Die Mittelstands- und Wirtschaftsunion (MIT) Bielefeld fordert eine sofortige gründliche und detaillierte Überprüfung der städtischen Ausgaben und Planungen im Hinblick auf ihre Dringlichkeit und Zweckmäßigkeit.

„Alle städtischen Ausgaben auf den Prüfstand!“

Die Mittelstands- und Wirtschaftsunion (MIT) Bielefeld fordert eine sofortige gründliche und detaillierte Überprüfung der städtischen Ausgaben und Planungen im Hinblick auf ihre Dringlichkeit und Zweckmäßigkeit. „Die Corona-Pandemie und die dadurch ausgelöste wirtschaftliche Krise haben die wirtschaftlichen Rahmenbedingungen für die Bielefelder städtischen Finanzen sehr stark negativ beeinflusst und wird sie auch weiterhin negativ beeinflussen“, so Stojan Kamburow, Vorstandsvorsitzender der MIT Bielefeld. „Das von der Bundesregierung letzte Woche verabschiedete Konjunkturpaket geht in die richtige Richtung, wird positive Wirkung auch in Bielefeld haben, aber nicht alle Finanzlöcher im Bielefelder Haushalt stopfen.“

Der Bielefelder doppelte Haushalt für 2020-2021 geht von Annahmen aus, die insbesondere bei den Einnahmen aus Gewerbesteuer inzwischen nicht mehr stimmen, weil Bielefelder Unternehmen unter den Folgen der Pandemie leiden. Auch wenn der Bund die Hälfte des aktuell von der Kämmerei berechneten Gewerbesteuerausfalls (56,7 Millionen Euro) kompensieren will, fehlen immer noch allein in diesem Topf Einnahmen in Höhe von rund 28 Millionen Euro. Dazu kommen geringere Einnahmen aus der Lohn- und Einkommenssteuer (Kurzarbeit-Effekt, mögliche Entlassungen in der zweiten Jahreshälfte) sowie der Umsatzsteuer (3-prozentige Senkung für die zweite Jahreshälfte).
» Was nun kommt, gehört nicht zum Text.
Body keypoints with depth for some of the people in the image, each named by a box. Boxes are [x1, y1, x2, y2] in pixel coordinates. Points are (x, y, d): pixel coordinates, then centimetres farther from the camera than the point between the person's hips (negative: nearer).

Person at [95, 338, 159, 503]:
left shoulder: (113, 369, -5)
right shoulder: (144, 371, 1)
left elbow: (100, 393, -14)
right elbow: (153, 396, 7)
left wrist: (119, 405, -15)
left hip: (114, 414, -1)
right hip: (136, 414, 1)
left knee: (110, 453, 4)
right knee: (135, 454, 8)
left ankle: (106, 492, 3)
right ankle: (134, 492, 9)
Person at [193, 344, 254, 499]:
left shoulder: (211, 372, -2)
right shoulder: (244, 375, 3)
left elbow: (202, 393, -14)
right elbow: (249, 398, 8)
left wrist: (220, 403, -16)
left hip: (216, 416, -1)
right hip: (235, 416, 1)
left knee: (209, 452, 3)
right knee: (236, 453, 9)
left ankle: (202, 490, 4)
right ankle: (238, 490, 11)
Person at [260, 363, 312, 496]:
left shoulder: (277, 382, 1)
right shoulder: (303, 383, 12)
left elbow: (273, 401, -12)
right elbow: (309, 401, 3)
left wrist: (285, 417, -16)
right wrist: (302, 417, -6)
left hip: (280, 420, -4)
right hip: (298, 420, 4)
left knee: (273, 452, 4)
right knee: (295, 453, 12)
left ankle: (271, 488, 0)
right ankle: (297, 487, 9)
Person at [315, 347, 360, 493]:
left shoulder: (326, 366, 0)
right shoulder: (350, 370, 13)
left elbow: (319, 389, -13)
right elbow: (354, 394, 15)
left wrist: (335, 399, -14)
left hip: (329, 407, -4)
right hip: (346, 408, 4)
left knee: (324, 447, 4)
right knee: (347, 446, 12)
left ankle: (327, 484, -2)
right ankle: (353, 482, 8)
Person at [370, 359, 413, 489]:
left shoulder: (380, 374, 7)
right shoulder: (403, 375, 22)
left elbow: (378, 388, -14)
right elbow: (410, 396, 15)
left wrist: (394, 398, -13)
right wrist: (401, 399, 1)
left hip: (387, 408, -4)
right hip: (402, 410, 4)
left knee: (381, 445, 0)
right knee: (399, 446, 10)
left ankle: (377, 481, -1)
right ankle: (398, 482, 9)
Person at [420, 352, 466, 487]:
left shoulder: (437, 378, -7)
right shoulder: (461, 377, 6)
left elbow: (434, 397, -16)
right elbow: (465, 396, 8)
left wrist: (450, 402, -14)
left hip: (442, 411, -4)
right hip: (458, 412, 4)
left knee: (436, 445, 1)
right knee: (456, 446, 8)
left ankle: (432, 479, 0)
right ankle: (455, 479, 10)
„Jeder ehrbare Kaufmann wird – wenn seine Einnahmen fallen – überlegen, welche Ausgaben er sinnvoller Weise kürzen oder verschieben kann. Die politische Führung der Stadt und die Verwaltung müssen jetzt beweisen, dass sie ihre wirtschaftliche Politik wie ein ehrbarer Kaufmann gestalten“, so Kamburow, „zumal in der sich abzeichnenden wirtschaftlichen Rezession in 2020 die Stadt wahrscheinlich noch deutlich höhere Ausgaben im sozialen Bereich trotz Entlastung durch den Bund haben wird.“

Die MIT Bielefeld bewertet positiv die Beschlüsse der Politik, mannigfaltige Hilfeleistungen für unter der Corona-Pandemie und den daraus folgenden Einschränkungen des öffentlichen Lebens leidende Wirtschaftsakteure und Bevölkerungsgruppen zu gewähren. „Gleichzeitig fordern wir wirtschaftliche Vernunft, was die Umsetzung geplanter Prestigeprojekte und sämtlicher städtischer Ausgaben betrifft“, fordert Kamburow.
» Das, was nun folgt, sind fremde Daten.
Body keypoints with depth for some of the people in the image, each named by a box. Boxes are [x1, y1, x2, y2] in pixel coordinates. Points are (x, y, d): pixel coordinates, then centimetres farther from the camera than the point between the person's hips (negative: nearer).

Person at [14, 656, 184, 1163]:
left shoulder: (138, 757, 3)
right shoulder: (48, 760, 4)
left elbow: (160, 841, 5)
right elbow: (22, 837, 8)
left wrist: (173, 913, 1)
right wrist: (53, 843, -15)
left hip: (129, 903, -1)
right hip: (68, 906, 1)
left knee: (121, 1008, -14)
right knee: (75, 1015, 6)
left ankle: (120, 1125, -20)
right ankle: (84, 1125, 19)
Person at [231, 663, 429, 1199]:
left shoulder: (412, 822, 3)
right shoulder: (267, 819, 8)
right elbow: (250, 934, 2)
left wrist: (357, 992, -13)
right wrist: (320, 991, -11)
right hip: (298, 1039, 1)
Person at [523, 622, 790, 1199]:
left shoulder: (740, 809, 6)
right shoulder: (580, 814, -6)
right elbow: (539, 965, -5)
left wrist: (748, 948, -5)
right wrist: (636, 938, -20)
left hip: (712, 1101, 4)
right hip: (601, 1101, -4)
Die Mittelstands- und Wirtschaftsunion (MIT) – vormals Mittelstands- und Wirtschaftsvereinigung der CDU/CSU – ist mit rund 25.000 Mitgliedern der größte parteipolitische Wirtschaftsverband in Deutschland. Die MIT setzt sich für die Prinzipien der Sozialen Marktwirtschaft und für mehr wirtschaftliche Vernunft in der Politik ein.